• [WHAT IS BEING ASKED] Write the data out again, word for word.

• [DATASET EXCERPTS]
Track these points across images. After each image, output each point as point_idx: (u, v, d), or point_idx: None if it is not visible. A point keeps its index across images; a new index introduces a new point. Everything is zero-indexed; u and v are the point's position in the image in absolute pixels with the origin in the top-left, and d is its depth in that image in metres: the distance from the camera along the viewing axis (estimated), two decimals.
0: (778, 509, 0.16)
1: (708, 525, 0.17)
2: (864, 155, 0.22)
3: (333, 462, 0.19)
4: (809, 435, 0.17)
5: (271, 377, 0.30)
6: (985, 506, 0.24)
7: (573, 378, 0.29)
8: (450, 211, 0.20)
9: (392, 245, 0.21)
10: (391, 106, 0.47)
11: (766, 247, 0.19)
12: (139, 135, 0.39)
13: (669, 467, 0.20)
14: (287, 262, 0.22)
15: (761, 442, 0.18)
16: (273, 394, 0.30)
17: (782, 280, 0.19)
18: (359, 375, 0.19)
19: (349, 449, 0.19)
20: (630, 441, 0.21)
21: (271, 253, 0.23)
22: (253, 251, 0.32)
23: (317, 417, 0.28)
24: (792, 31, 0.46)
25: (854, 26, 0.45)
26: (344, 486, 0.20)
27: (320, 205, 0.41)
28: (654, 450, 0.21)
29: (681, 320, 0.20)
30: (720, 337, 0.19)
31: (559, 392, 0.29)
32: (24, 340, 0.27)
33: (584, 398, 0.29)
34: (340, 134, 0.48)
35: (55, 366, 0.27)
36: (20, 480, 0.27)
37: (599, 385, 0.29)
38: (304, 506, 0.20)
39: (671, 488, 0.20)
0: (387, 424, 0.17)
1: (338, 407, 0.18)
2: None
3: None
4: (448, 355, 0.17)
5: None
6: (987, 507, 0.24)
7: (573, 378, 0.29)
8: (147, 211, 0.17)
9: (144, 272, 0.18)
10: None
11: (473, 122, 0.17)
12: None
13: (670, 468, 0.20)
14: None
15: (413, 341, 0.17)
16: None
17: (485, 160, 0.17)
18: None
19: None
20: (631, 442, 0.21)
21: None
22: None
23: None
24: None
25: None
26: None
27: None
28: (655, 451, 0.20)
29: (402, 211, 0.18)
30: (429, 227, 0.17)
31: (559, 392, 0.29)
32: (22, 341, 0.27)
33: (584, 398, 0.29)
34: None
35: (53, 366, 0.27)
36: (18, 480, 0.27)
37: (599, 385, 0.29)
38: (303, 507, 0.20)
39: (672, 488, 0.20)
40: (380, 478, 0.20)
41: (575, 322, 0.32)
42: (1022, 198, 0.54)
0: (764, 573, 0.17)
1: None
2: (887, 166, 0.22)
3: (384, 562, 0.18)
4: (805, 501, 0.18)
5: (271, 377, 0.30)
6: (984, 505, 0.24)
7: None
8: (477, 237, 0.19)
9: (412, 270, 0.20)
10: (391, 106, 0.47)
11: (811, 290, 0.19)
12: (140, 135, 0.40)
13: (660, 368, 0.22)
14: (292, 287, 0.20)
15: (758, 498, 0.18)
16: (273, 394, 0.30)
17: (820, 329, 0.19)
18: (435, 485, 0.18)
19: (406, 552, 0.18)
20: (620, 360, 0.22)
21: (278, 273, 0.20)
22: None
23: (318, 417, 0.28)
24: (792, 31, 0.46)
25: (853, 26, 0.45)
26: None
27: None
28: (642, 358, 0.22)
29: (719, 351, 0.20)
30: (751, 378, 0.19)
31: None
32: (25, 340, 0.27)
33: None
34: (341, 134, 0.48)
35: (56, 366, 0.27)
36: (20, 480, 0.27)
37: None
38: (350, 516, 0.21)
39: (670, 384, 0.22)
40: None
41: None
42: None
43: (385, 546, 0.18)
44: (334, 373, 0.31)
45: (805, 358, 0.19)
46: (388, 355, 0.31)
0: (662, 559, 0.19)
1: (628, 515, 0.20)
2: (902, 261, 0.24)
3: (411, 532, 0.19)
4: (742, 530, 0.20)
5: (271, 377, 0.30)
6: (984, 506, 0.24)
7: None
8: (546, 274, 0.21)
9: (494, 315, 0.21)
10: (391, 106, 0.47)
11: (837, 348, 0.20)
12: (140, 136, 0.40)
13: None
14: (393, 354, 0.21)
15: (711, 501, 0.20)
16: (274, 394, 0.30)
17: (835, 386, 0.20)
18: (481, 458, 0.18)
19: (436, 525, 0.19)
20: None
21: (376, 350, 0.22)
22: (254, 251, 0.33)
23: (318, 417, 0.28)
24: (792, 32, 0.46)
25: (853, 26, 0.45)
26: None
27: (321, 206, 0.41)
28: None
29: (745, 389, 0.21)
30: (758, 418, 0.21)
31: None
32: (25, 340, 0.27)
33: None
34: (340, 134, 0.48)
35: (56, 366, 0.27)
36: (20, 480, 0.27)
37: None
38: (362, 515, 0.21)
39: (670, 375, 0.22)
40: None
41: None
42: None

• [ANSWER BELOW]
Track these points across images. After each image, output each point as point_idx: (u, v, d), or point_idx: None if it is not visible. A point keeps its index across images; a new index introduces a new point. Everything is zero-indexed; u and v are the point's position in the image in absolute pixels with the origin in the top-left, and d is its depth in that image in metres: the distance from the camera along the viewing axis (estimated), two decimals.
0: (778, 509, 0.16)
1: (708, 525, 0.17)
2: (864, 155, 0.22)
3: (333, 462, 0.19)
4: (809, 435, 0.17)
5: (271, 377, 0.30)
6: (985, 506, 0.24)
7: (573, 378, 0.29)
8: (450, 211, 0.20)
9: (392, 245, 0.21)
10: (391, 106, 0.47)
11: (766, 247, 0.19)
12: (139, 135, 0.39)
13: (669, 467, 0.20)
14: (287, 262, 0.22)
15: (761, 442, 0.18)
16: (273, 394, 0.30)
17: (782, 280, 0.19)
18: (359, 375, 0.19)
19: (349, 449, 0.19)
20: (630, 441, 0.21)
21: (271, 253, 0.23)
22: (253, 251, 0.32)
23: (317, 417, 0.28)
24: (792, 31, 0.46)
25: (854, 26, 0.45)
26: (344, 486, 0.20)
27: (320, 205, 0.41)
28: (654, 450, 0.21)
29: (681, 320, 0.20)
30: (720, 337, 0.19)
31: (559, 392, 0.29)
32: (24, 340, 0.27)
33: (584, 398, 0.29)
34: (340, 134, 0.48)
35: (55, 366, 0.27)
36: (20, 480, 0.27)
37: (599, 385, 0.29)
38: (304, 506, 0.20)
39: (671, 488, 0.20)
0: (387, 424, 0.17)
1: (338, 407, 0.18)
2: None
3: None
4: (448, 355, 0.17)
5: None
6: (987, 507, 0.24)
7: (573, 378, 0.29)
8: (147, 211, 0.17)
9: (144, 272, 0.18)
10: None
11: (473, 122, 0.17)
12: None
13: (670, 468, 0.20)
14: None
15: (413, 341, 0.17)
16: None
17: (485, 160, 0.17)
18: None
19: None
20: (631, 442, 0.21)
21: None
22: None
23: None
24: None
25: None
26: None
27: None
28: (655, 451, 0.20)
29: (402, 211, 0.18)
30: (429, 227, 0.17)
31: (559, 392, 0.29)
32: (22, 341, 0.27)
33: (584, 398, 0.29)
34: None
35: (53, 366, 0.27)
36: (18, 480, 0.27)
37: (599, 385, 0.29)
38: (303, 507, 0.20)
39: (672, 488, 0.20)
40: (380, 478, 0.20)
41: (575, 322, 0.32)
42: (1022, 198, 0.54)
0: (764, 573, 0.17)
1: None
2: (887, 166, 0.22)
3: (384, 562, 0.18)
4: (805, 501, 0.18)
5: (271, 377, 0.30)
6: (984, 505, 0.24)
7: None
8: (477, 237, 0.19)
9: (412, 270, 0.20)
10: (391, 106, 0.47)
11: (811, 290, 0.19)
12: (140, 135, 0.40)
13: (660, 368, 0.22)
14: (292, 287, 0.20)
15: (758, 498, 0.18)
16: (273, 394, 0.30)
17: (820, 329, 0.19)
18: (435, 485, 0.18)
19: (406, 552, 0.18)
20: (620, 360, 0.22)
21: (278, 273, 0.20)
22: None
23: (318, 417, 0.28)
24: (792, 31, 0.46)
25: (853, 26, 0.45)
26: None
27: None
28: (642, 358, 0.22)
29: (719, 351, 0.20)
30: (751, 378, 0.19)
31: None
32: (25, 340, 0.27)
33: None
34: (341, 134, 0.48)
35: (56, 366, 0.27)
36: (20, 480, 0.27)
37: None
38: (350, 516, 0.21)
39: (670, 384, 0.22)
40: None
41: None
42: None
43: (385, 546, 0.18)
44: (334, 373, 0.31)
45: (805, 358, 0.19)
46: (388, 355, 0.31)
0: (662, 559, 0.19)
1: (628, 515, 0.20)
2: (902, 261, 0.24)
3: (411, 532, 0.19)
4: (742, 530, 0.20)
5: (271, 377, 0.30)
6: (984, 506, 0.24)
7: None
8: (546, 274, 0.21)
9: (494, 315, 0.21)
10: (391, 106, 0.47)
11: (837, 348, 0.20)
12: (140, 136, 0.40)
13: None
14: (393, 354, 0.21)
15: (711, 501, 0.20)
16: (274, 394, 0.30)
17: (835, 386, 0.20)
18: (481, 458, 0.18)
19: (436, 525, 0.19)
20: None
21: (376, 350, 0.22)
22: (254, 251, 0.33)
23: (318, 417, 0.28)
24: (792, 32, 0.46)
25: (853, 26, 0.45)
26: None
27: (321, 206, 0.41)
28: None
29: (745, 389, 0.21)
30: (758, 418, 0.21)
31: None
32: (25, 340, 0.27)
33: None
34: (340, 134, 0.48)
35: (56, 366, 0.27)
36: (20, 480, 0.27)
37: None
38: (362, 515, 0.21)
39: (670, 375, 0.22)
40: None
41: None
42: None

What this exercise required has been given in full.